Most of us have a general idea of what we should be doing (logging off social media) and what we shouldn’t be doing (scheduling another unnecessary meeting) to get more done. As someone who spends more time talking about productivity than could possibly be productive, I can tell you it’s less about knowing what you need to do and more about finding the motivation to do it. In today’s digital society, and thanks to the ever-changing landscape of business (like the gig economy and the rise of remote work), the struggle to keep yourself focused is very real.
Instead of downloading another app to help optimize your work, I’m a big believer in taking a look at what’s really slowing you down, including these unexpected—and habitual—productivity killers. If you really want to learn how to smash your to-do list, here are a few culprits to consider:
Despite enormous amounts of evidence pointing to the fact that multitasking is bad, we still do it. Constantly. It makes us feel like we’re getting more done, which is exactly why we keep coming back to a habit that is doing more harm than good.
“Most people are incredibly vulnerable to doing what feels good in the moment, and we operate within a system that truly tries to hijack our time and attention biologically,” says Dr. Julie Gurner, a clinical psychologist and executive performance coach. “We’re getting dopamine hits for our digital engagements, and it’s hard to deny the motivation to repeat them unless we actively work against those systems.”
Most people don’t realize that task switching (or context switching) is a negative, probably because it’s a natural part of our workflow. After all, we have multiple tasks to accomplish throughout the day, so switching between them should happen, right?
Yes and no. While there’s nothing wrong with switching from one task to another, there’s a slight gap that happens in your workflow when you take time to switch tasks—especially from one (responding to emails) to another (finishing a report).
“It isn’t just the interruption,” explains Gurner. “It’s the cognitive lag in reorienting to the task in the same headspace you once were.”
It takes us a few minutes to get into the groove of working on something, and that’s okay.
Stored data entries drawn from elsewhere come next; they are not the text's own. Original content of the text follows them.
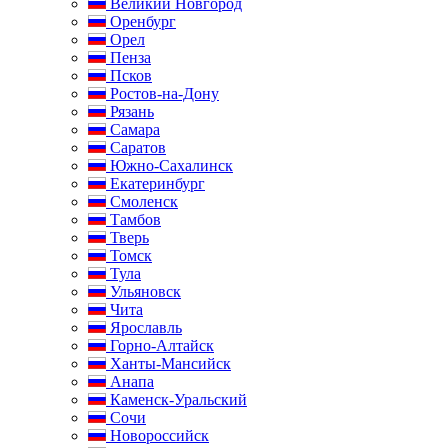
Великий Новгород
Оренбург
Орел
Пенза
Псков
Ростов-на-Дону
Рязань
Самара
Саратов
Южно-Сахалинск
Екатеринбург
Смоленск
Тамбов
Тверь
Томск
Тула
Ульяновск
Чита
Ярославль
Горно-Алтайск
Ханты-Мансийск
Анапа
Каменск-Уральский
Сочи
Новороссийск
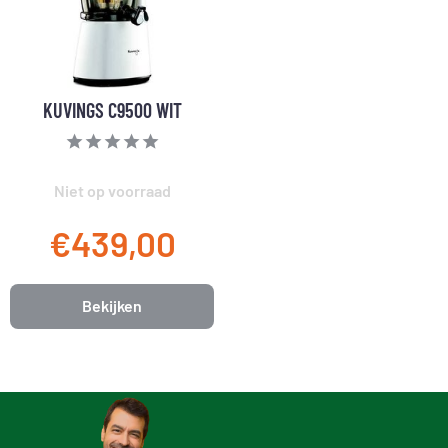
KUVINGS C9500 WIT
Niet op voorraad
€439,00
Bekijken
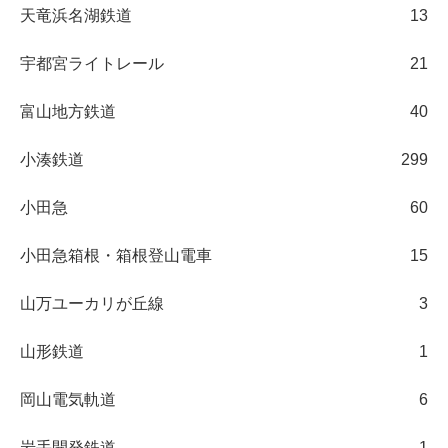
天竜浜名湖鉄道
13
宇都宮ライトレール
21
富山地方鉄道
40
小湊鉄道
299
小田急
60
小田急箱根・箱根登山電車
15
山万ユーカリが丘線
3
山形鉄道
1
岡山電気軌道
6
岩手開発鉄道
1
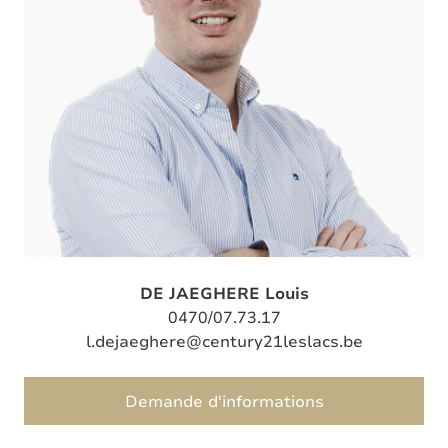
DE JAEGHERE Louis
0470/07.73.17
l.dejaeghere@century21leslacs.be
Demande d'informations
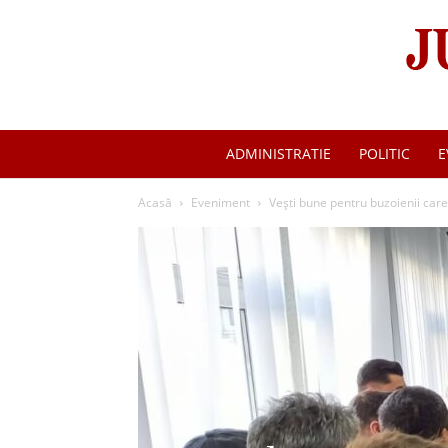
ADMINISTRATIE
POLITIC
E
Acasă
Eveniment
Vești bune pentru buzoienii care 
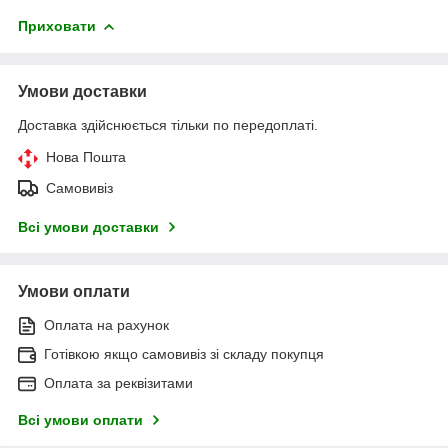
Приховати
Умови доставки
Доставка здійснюється тільки по передоплаті.
Нова Пошта
Самовивіз
Всі умови доставки
Умови оплати
Оплата на рахунок
Готівкою якщо самовивіз зі складу покупця
Оплата за реквізитами
Всі умови оплати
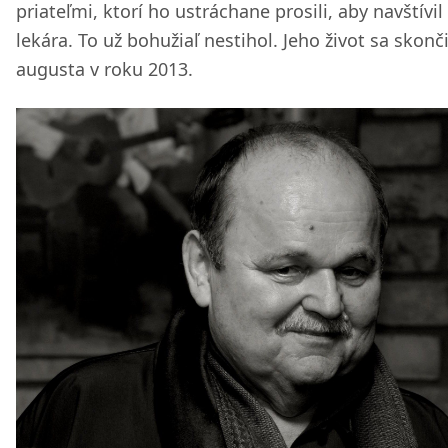
priateľmi, ktorí ho ustráchane prosili, aby navštívil
lekára. To už bohužiaľ nestihol. Jeho život sa skonči
augusta v roku 2013.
However, every task switch that occurs—whether it’s work-related or refilling your coffee—repeats that process over and over again.
While this might not seem like a huge burden to your productivity, if it happens constantly throughout the day, then the five minutes it takes to get into the zone can add up to an hour (or more) of lost productivity time.
Our devices can be wonderful things, but they’re also doing some major damage to productivity levels. Even things that are designed to help us—such as notifications—can be a blessing and a curse, especially when we’re being bombarded with texts, calls, app reminders, social media alerts, and more.
“Habitually checking our phones and engaging with them is so natural that most people don’t even think to put it on the list of what interrupts them in their workday,” says Gurner. “In 2019, the average American checked their phone every 10 minutes . . . that’s 96 times a day . . . and that’s just an average—many people will far exceed this. It’s become so commonplace in our habits, we forget how disruptive it is.”
We’re used to seeing our devices as an optimization of our lives (which they absolutely can be), and we forget to look at the human element of the productivity equation.
“While technology can be incredibly useful in helping us accomplish more in less time, understanding how humans operate best can lead us to adjust how we interface with that technology, fulfill what we need as people to perform optimally, and lead to the best outcomes overall,” says Dr. Gurner.
If you want to identify your own hidden productivity killers, it’s time to be honest with yourself—brutally so—and look at what’s happening with your own habits. Instead of adding something (a new app, methodology, or mindset), I always recommend that people look for a way to simplify things instead. Our society’s hustle-obsessed culture tells us that we always need to be optimizing so we can do more things faster, but sometimes productivity is about doing the right things better.
Small changes might not seem like much, but many times the biggest impact isn’t time saved or a dramatic increase in work output. For many of us, learning how to implement better habits can also help reduce our stress levels, which is always a win.